The expected result is the full set of records, copied precisely, with images dropped.

* _Pictures with lens parameters_:
..........
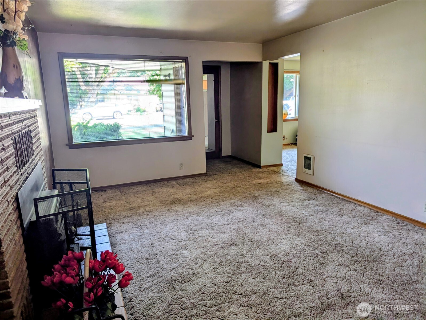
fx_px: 296
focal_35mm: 24
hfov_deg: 71.5
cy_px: 160
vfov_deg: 56.9
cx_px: 213
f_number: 1.68
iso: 22
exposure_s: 1/24.3
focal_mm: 6.9
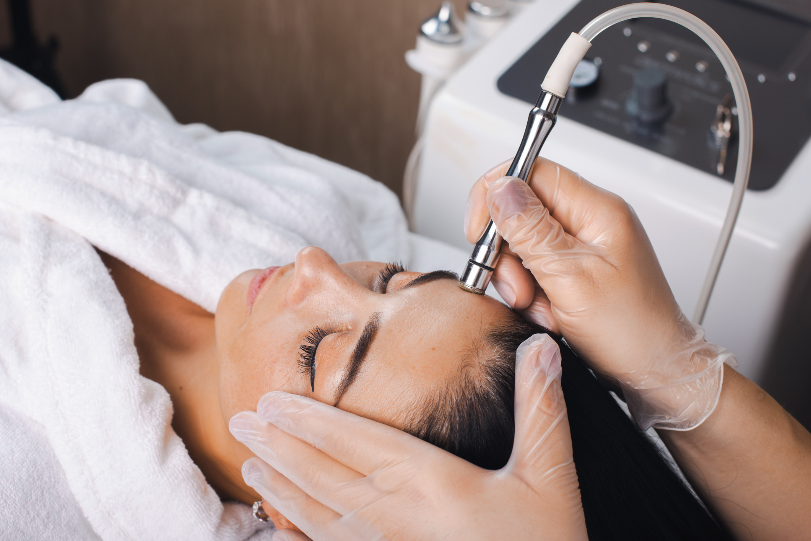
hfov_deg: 39.6
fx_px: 1126
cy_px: 270
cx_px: 406
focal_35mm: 50
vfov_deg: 27.0
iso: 100
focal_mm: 50
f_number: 7.1
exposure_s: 1/200
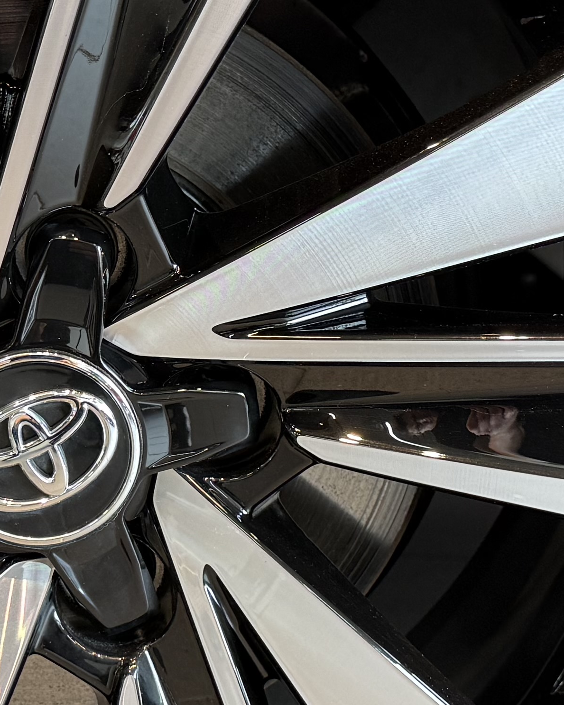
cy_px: 393
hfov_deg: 16.9
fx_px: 1878
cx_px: 101
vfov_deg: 21.3
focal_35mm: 90
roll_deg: -1.6
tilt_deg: -15.7
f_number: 1.78
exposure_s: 1/100
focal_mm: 6.76
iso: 200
..........
* _Final answer_:
fx_px: 296
focal_35mm: 24
hfov_deg: 71.5
cy_px: 160
vfov_deg: 56.9
cx_px: 213
f_number: 1.68
iso: 22
exposure_s: 1/24.3
focal_mm: 6.9
hfov_deg: 39.6
fx_px: 1126
cy_px: 270
cx_px: 406
focal_35mm: 50
vfov_deg: 27.0
iso: 100
focal_mm: 50
f_number: 7.1
exposure_s: 1/200
cy_px: 393
hfov_deg: 16.9
fx_px: 1878
cx_px: 101
vfov_deg: 21.3
focal_35mm: 90
roll_deg: -1.6
tilt_deg: -15.7
f_number: 1.78
exposure_s: 1/100
focal_mm: 6.76
iso: 200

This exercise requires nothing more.